PROBLEM DETAILS
Search the entries below for "memread". Report each line where it occurs.

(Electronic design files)
■ ■ ■

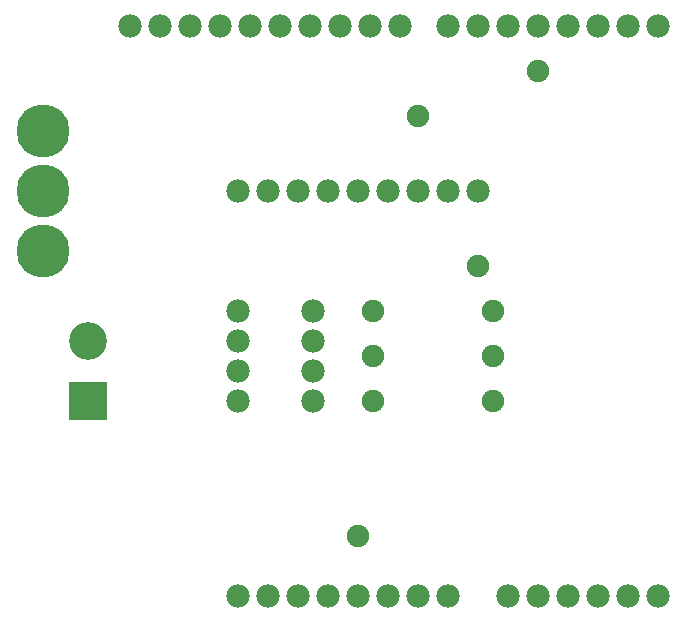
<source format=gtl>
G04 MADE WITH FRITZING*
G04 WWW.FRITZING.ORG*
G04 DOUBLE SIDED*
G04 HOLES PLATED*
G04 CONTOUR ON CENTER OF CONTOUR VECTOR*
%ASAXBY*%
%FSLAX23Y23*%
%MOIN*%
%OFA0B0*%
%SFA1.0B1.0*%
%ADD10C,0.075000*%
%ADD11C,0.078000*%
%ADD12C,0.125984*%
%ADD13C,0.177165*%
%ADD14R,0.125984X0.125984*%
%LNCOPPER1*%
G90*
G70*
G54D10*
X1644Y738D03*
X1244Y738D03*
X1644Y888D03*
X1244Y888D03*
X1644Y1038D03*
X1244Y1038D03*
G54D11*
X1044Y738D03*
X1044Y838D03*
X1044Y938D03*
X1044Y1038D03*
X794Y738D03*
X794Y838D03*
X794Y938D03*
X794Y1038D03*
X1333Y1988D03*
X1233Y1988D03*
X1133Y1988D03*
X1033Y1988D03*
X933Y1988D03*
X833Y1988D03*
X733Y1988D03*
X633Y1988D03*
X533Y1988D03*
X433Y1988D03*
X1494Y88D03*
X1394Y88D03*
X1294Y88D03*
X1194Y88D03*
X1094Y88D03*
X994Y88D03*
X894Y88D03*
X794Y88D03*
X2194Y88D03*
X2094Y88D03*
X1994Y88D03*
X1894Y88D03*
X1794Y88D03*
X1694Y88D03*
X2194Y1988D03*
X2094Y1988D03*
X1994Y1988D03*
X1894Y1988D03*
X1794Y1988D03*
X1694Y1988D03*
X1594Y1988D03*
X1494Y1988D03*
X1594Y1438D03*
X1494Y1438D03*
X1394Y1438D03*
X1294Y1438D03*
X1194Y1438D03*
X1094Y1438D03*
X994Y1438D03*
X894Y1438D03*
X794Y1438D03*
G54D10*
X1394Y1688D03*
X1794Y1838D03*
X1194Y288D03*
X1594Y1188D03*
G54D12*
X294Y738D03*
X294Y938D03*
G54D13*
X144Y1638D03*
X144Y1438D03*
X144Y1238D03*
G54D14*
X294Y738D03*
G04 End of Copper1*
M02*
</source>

■ ■ ■

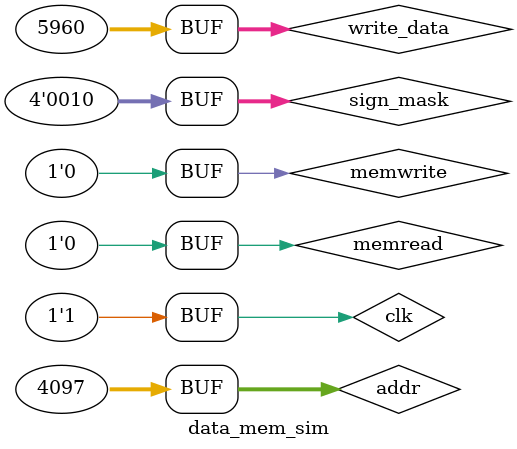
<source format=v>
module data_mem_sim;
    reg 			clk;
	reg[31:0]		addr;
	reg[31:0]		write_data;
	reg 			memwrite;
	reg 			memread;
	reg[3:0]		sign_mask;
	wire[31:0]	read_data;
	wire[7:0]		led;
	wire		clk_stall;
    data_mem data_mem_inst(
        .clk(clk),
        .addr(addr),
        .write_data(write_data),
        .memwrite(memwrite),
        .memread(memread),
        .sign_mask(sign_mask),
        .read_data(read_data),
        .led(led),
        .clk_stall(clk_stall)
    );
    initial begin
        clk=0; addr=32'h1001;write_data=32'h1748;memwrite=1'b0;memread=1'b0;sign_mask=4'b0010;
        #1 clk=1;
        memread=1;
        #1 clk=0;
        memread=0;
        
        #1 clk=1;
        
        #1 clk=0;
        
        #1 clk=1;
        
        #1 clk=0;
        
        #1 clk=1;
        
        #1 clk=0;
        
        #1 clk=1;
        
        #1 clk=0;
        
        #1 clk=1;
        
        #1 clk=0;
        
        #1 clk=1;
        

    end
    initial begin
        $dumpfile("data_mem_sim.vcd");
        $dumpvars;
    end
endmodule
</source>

■ ■ ■

THE ANSWER
	reg 			memread;
        .memread(memread),
        clk=0; addr=32'h1001;write_data=32'h1748;memwrite=1'b0;memread=1'b0;sign_mask=4'b0010;
        memread=1;
        memread=0;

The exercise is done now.